*ESTAÇÃO CARIOCA
Luzia suspira aliviada ao entrar no vagão. Chegaria cedo em casa! Pensou nos filhos e no marido. Sentia genuína saudade deles. Mas logo se lembra do jantar. Silêncios, cansaços, vinho, solidão. A viscosidade da vida familiar. Um fim de semana imenso a preencher. Sente a mão impiedosa da rotina íntima apertar seu pescoço.
Alonga a respiração e busca no entorno uma fuga de si. Percebe à sua frente uma estudante. Não teria mais de 17 anos. Distraída, não percebe Luzia. Usa um short preto, camiseta de malha branca com emblema da escola. Pernas cruzadas, balança o tênis branco como se dançasse. Há vigor em suas pernas. O movimento do trem desmancha aos poucos o coque improvisado e seus cabelos caem desalinhados e perfeitos na altura dos seios. É linda. Luzia a admira. Até perceber em seu pescoço, muito branco, uma insidiosa cicatriz vermelha. Uma imperfeição, uma rachadura, uma falta.
Luzia sente o estômago revirar. Um mal-estar ancestral desperta em seu peito. Desvia o olhar, mas não pode fugir. Foi traída.
Sem pensar, aproveita que alguém se levanta e senta-se ao lado da garota. Sente seu cheiro. Laranja. Canela. Suor. Tem urgência em destruir aquela cicatriz.
O vagão começa a lotar. Faz calor. Janelas fechadas, movimento, barulho. Laranja.

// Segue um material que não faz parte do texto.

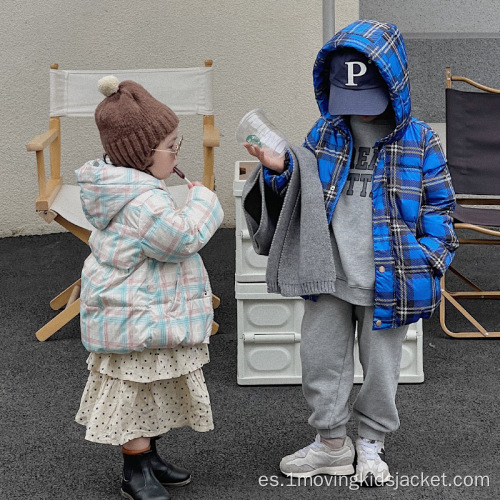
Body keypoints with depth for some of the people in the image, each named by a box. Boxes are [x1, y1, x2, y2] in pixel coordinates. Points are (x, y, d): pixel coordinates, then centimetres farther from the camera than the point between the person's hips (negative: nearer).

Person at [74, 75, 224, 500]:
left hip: (146, 316, 11)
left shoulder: (129, 188, 8)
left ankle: (148, 458, 36)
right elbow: (183, 237, -30)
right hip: (138, 321, -11)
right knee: (139, 395, 3)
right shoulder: (143, 202, -27)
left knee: (154, 393, 22)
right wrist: (203, 199, -16)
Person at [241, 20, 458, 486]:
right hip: (329, 275, 3)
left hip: (387, 281, -2)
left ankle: (371, 442, 31)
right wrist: (280, 170, -12)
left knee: (380, 365, 11)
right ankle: (331, 442, 27)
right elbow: (304, 195, 8)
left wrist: (426, 262, -10)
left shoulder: (418, 141, -6)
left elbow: (438, 206, 0)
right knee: (320, 359, 9)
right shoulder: (324, 134, 1)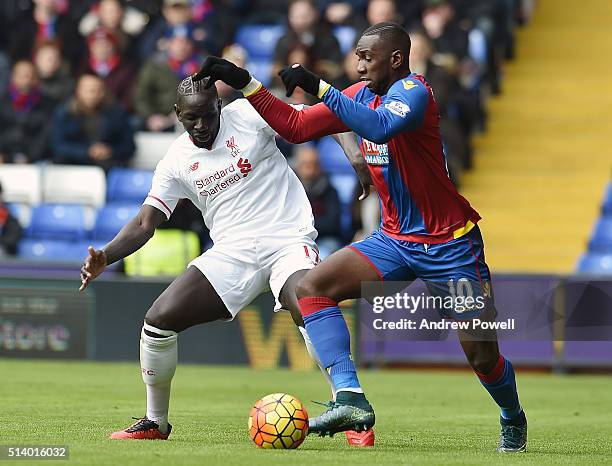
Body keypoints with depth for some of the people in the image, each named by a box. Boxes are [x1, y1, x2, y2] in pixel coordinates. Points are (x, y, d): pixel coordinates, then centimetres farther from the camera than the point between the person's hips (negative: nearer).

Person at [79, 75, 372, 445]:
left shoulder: (248, 115, -4)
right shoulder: (176, 162, 6)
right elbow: (145, 224, 6)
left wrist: (354, 151, -25)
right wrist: (106, 256, -12)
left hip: (287, 241, -4)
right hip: (231, 253, 4)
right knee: (158, 320, -7)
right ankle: (156, 422, 13)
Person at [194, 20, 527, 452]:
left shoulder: (412, 92, -18)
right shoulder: (362, 94, 5)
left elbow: (380, 127, -40)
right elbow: (296, 126, 10)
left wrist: (321, 88, -36)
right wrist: (246, 83, 4)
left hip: (450, 245, -7)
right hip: (394, 238, 7)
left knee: (483, 356, -4)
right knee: (312, 287, -14)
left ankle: (513, 420, 29)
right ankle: (351, 399, -22)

Inebriada, percebe uma gota de suor descer pelo coque, já quase desfeito. Desce pelo pescoço até a cicatriz e some na gola da camisa de malha. Já não se controla. Fecha os olhos, sente o balanço do trem. Imagina a gota descer até o peito pequeno da garota. Imagina o bico dos seios. Claro, pequeno, duro. Luzia é toda febre.
*ESTAÇÃO CARDEAL ARCOVERDE
Sua parada. Em poucos minutos estaria em casa. Suspira cansada. Sem pensar, permanece no metrô. Com leveza, toca o braço da garota. Sente sua pele suave e pela primeira vez olha-a nos seus grandes olhos de amêndoa. Ela sorri. Sua ingenuidade corrói Luzia.
Alheia ao entorno, Luzia sobe o toque e acaricia seu pescoço. Beija-o. Surpresa, a garota se permite beijar. Primeiro o pescoço, depois os lábios. Pela abertura do short, Luzia toca suas coxas firmes, aveludadas. Sente o ventre molhado que se convida a penetrar. Um gemido denuncia o gozo. Enojada, Luzia morde a cicatriz até sentir o gosto do sangue.
Sente o cheiro de laranja. Desperta. Abre os olhos. Aperta suas coxas com fúria.
*ESTAÇÃO NOSSA SENHORA DA PAZ
A garota se levanta. Luzia a segue. De pé, vê seu reflexo na grande janela de vidro. Imperfeita. Rachada. Faltosa. Hoje, ela não chegará para o jantar.